_Source text_
══════════

National Equal Pay Day just might be the most interestingly timed holiday. Begun in 1996, April 12 symbolizes how far into a year women in the U.S. must work on average to earn the equivalent of what men made in the prior year.
Any brand that values its reputation, particularly with millennials, wants to avoid being perceived as behind the curve on pay equity. As a result, a few brands touted their gender-neutral compensation bona fides today on social. On the other hand, many brands seemed to approach the day cautiously, preferring to remain silent on social rather than wade in on what could be seen as a controversial topic.
While #EqualPayDay was the top trending tweet at 3 p.m. ET, our unscientific search of tweets showed an abundance of politicos, unions, individuals and organizations tweeting. Relatively few non-media brands participated. The non-media brands we saw stuck out as a result. Delta Airlines tweeted: “Women have to work 20 extra weeks to earn what men do in 1 year. Not at Delta.” Fashion retailer Barneys New York tweeted, “Barneys New York is proud to support #EqualPayDay and women’s equality” and added a quote from Gloria Steinem.

══════════

_Data records_
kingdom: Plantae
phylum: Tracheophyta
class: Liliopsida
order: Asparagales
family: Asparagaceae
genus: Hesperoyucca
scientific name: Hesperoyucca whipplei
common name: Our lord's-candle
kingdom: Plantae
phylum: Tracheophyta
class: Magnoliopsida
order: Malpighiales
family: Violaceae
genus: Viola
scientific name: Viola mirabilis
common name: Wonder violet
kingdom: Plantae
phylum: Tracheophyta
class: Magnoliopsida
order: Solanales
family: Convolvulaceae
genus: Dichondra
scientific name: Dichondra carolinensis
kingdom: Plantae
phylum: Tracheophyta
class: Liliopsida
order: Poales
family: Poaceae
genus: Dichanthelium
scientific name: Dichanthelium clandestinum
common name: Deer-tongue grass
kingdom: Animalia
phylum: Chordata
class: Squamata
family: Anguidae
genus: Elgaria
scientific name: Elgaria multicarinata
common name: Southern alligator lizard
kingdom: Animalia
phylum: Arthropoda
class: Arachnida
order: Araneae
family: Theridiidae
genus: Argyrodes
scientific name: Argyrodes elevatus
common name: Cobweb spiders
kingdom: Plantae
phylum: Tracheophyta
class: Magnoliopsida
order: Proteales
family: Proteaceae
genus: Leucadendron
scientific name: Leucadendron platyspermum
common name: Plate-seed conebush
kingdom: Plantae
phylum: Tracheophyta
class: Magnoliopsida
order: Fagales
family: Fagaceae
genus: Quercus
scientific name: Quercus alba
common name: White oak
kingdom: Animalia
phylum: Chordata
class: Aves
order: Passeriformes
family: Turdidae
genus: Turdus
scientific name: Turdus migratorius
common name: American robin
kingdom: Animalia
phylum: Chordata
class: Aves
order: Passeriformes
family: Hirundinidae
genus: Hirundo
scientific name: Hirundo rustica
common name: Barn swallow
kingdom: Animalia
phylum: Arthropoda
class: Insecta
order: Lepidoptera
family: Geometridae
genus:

══════════

_Assignment 1_
In the Equal Pay Day article, condense the paragraph that begins "Any brand that values its reputation" into a short bulleted list that keeps its main facts.
_Assignment 2_
According to the Equal Pay Day article, in what year did National Equal Pay Day begin?
_Assignment 3_
Write the next few sentences of the Equal Pay Day article, picking up after its last sentence.

_Response box 1_
- Brands that care about their reputation, especially among millennials, don't want to look behind on pay equity.
- Because of this, a few brands promoted their gender-neutral pay on social media for the day.
- Many other brands stayed quiet on social media rather than take up a topic that could be seen as controversial.

_Response box 2_
1996

_Response box 3_
Another active non-media brand was Hill+Knowlton Strategies. As women make up 70% of the PR industry, it’s appropriate that one of the PR powerhouses touted several steps it’s undertaken to level the pay equity gap. Ahead of today’s holiday, H+K said last night that in 2015 it undertook a review of what it pays men and women. The firm said it was “satisfied” with the findings, yet asked an outsider to audit its result. That outsider was Dr. Martha Burk, former chair of the National Council of Women’s Organizations, who came to national prominence when she led a fight to open Augusta National Golf Club, which hosts the Masters, to women.
A recipient of PR News’ Top Places to Work in PR and diversity honors, H+K says it also will review pay data annually; should the data reveal a gender gap, leadership will “proactively work” to rectify the imbalance; and all employees “will complete unconscious bias training to help control for factors that have been shown in academic research to impact advancement and compensation of women and other minority candidates.”
While pay inequity is said to be rampant in the tech industry, several firms took great pains to confirm it ain’t so, although to be fair, Arjuna Capital, a small investment firm, pressed nine tech giants to reveal their pay packets, including Facebook, Microsoft, Apple and Amazon.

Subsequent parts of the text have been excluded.